KFUO is supposed to allow listeners to hear the Word of God. It does with such shows as “The Bible Study” and “Law and Gospel”. It gave a little milk with “The Morning Show” and a lot of meat with “Issues, Etc.” Now we are in a recession and the first thing to go is the meat.

Mr. Strand’s computer-generated SPAM e-mail says:
“I invite you also to listen to “The Afternoon Show” on KFUO-AM, weekdays from 3:00 to 6:00 p.m. Now and into the future, it will be the constant endeavor of KFUO-AM management to offer the best in Gospel-based programming throughout the day—programming that reaches out to Lutherans, other Christians, and the unchurched, and all within a budget we can hope to sustain.”

Now they are offering us more milk with more of the same morning and afternoon (no offense to the hosts who are just doing their jobs), and frankly, from what I heard, I was not inspired.

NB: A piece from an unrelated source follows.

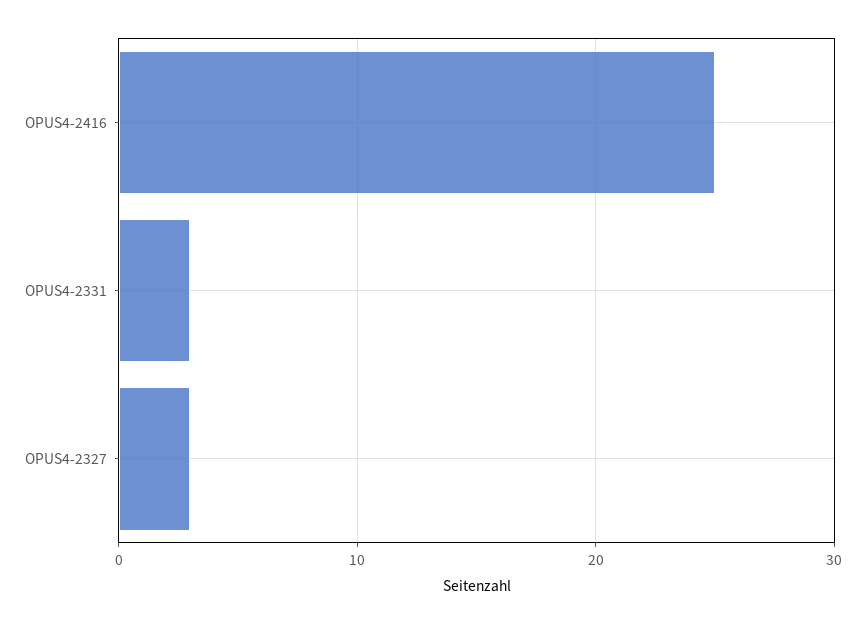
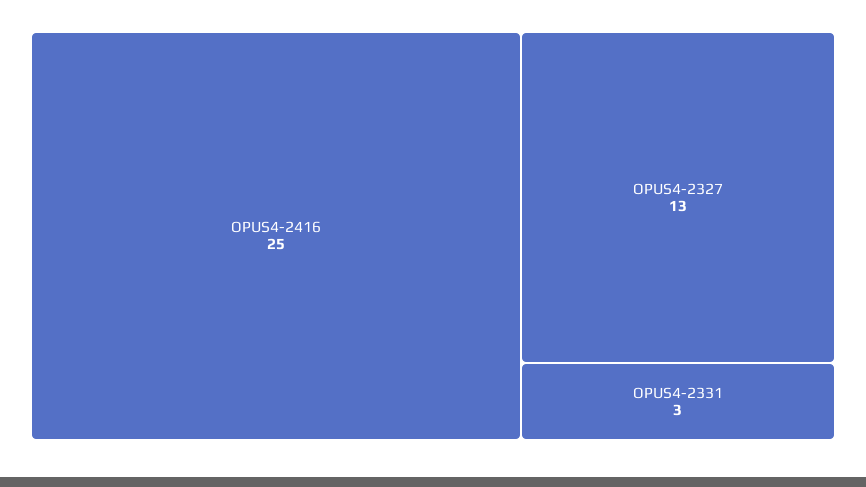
OPUS4-2327: 3 -> 13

When I turned it on they were talking about something “geriatric” which did not inspire me to buy a book or check out a website as the “Issues, Etc.” interview with Greg Koukl did. The only thing it inspired me to do was to change back to the rock station.

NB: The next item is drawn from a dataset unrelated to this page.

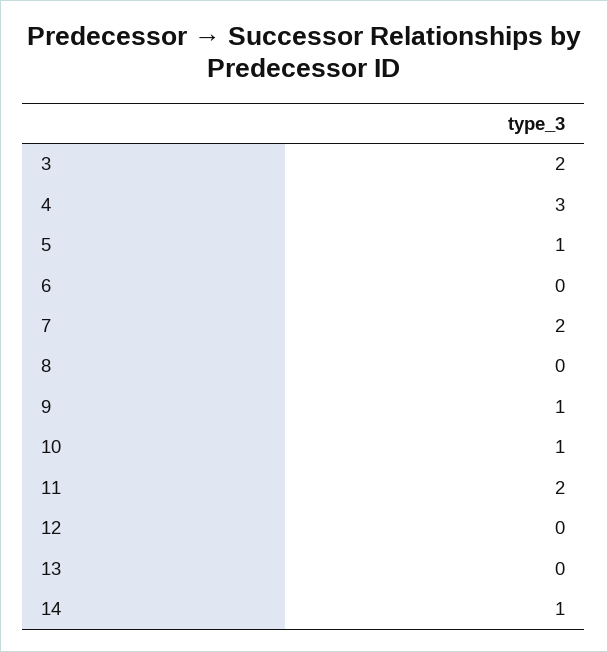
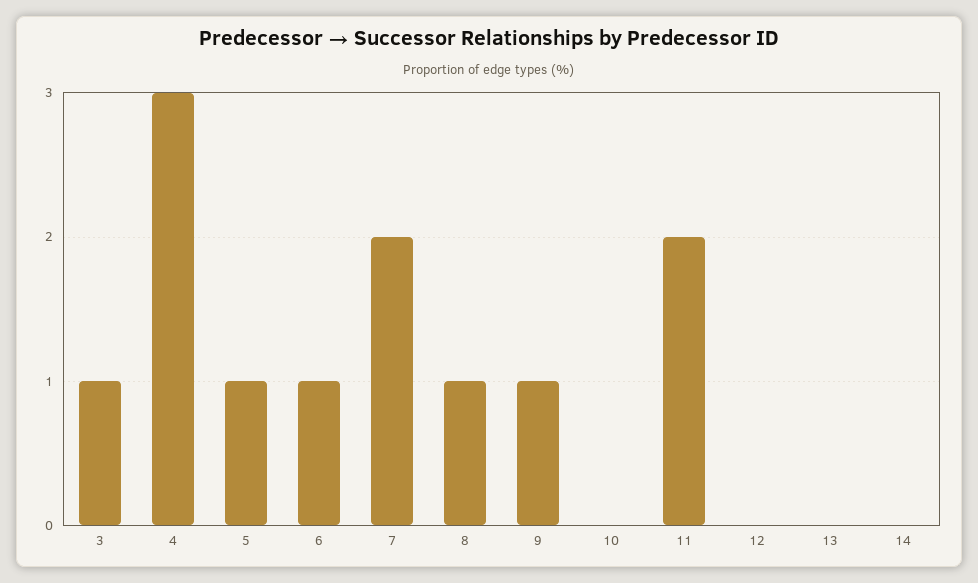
3: 2 -> 1
6: 0 -> 1
8: 0 -> 1
10: 1 -> 0
14: 1 -> 0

I did briefly switch back to give it a second chance. They were then interviewing a person who did some missional work. Very laudable, yet there are thousands of missionaries around the world who could have just as easily been interviewed. Don’t get me wrong—I’m not downplaying this man’s work in spreading the Gospel to those who have never heard—I just want to know why we are hearing “nice stories” about “nice people” and not hearing that which encourages us in our faith, builds up the body of Christ, and equips the saints so that we can spread the Gospel.

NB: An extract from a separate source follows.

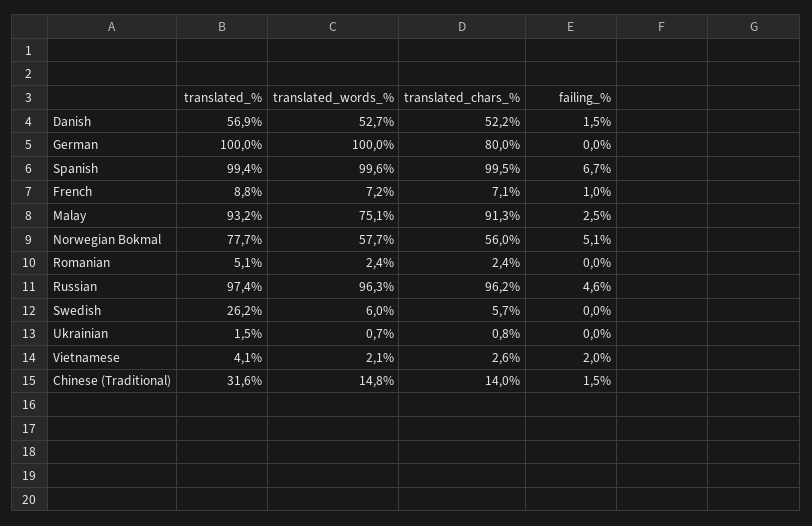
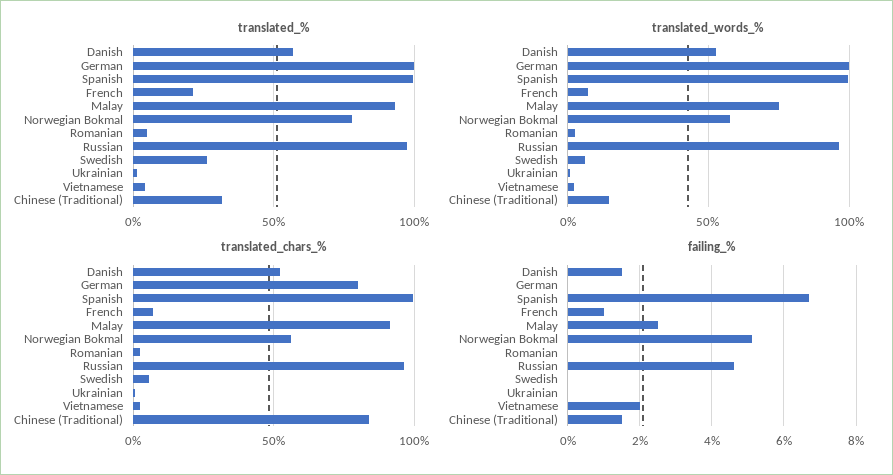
translated_%, French: 8.8 -> 20
translated_chars_%, Chinese (Traditional): 14 -> 85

I, for one am not inspired. I cannot speak for the whole world.

Whose Church?

I’ve been doing some thinking here. The phrase that keeps popping up, especially under “comments” on the petition is, “This is not your Grandfather’s church.” The phrase, as you know, is a certain synodical leader’s turn of the phrase, “This is not your Father’s Oldsmobile.” This of course makes my mind jump to Dave Barry’s 25 things I’ve learned in 50 years.

Number teen-something states:
“The value of advertising is that it tells you the exact opposite of what the advertiser actually thinks.For example: If the advertisement says, "This is not your Father's Oldsmobile," the advertiser is desperately concerned that this Oldsmobile, like all other Oldsmobiles, appeals primarily to old farts like your father. . .”

In good Lutheran fashion, I pose, what does this mean? Obviously Dave Barry is attempting to be funny, yet I ask if he is inadvertently commenting on the fact that no matter how much we try to move away from our grandfather’s church, there is no getting around the fact that that’s exactly what we should be?

What is/was our grandfather’s church? I speak with others who say our grandfather’s church is nothing more nor less than CHRIST’S church. Never was ours. It wasn’t Peter’s, the Pope’s, Martin Luther’s. . . it is Christ’s. I’d like it to stay that way. Period.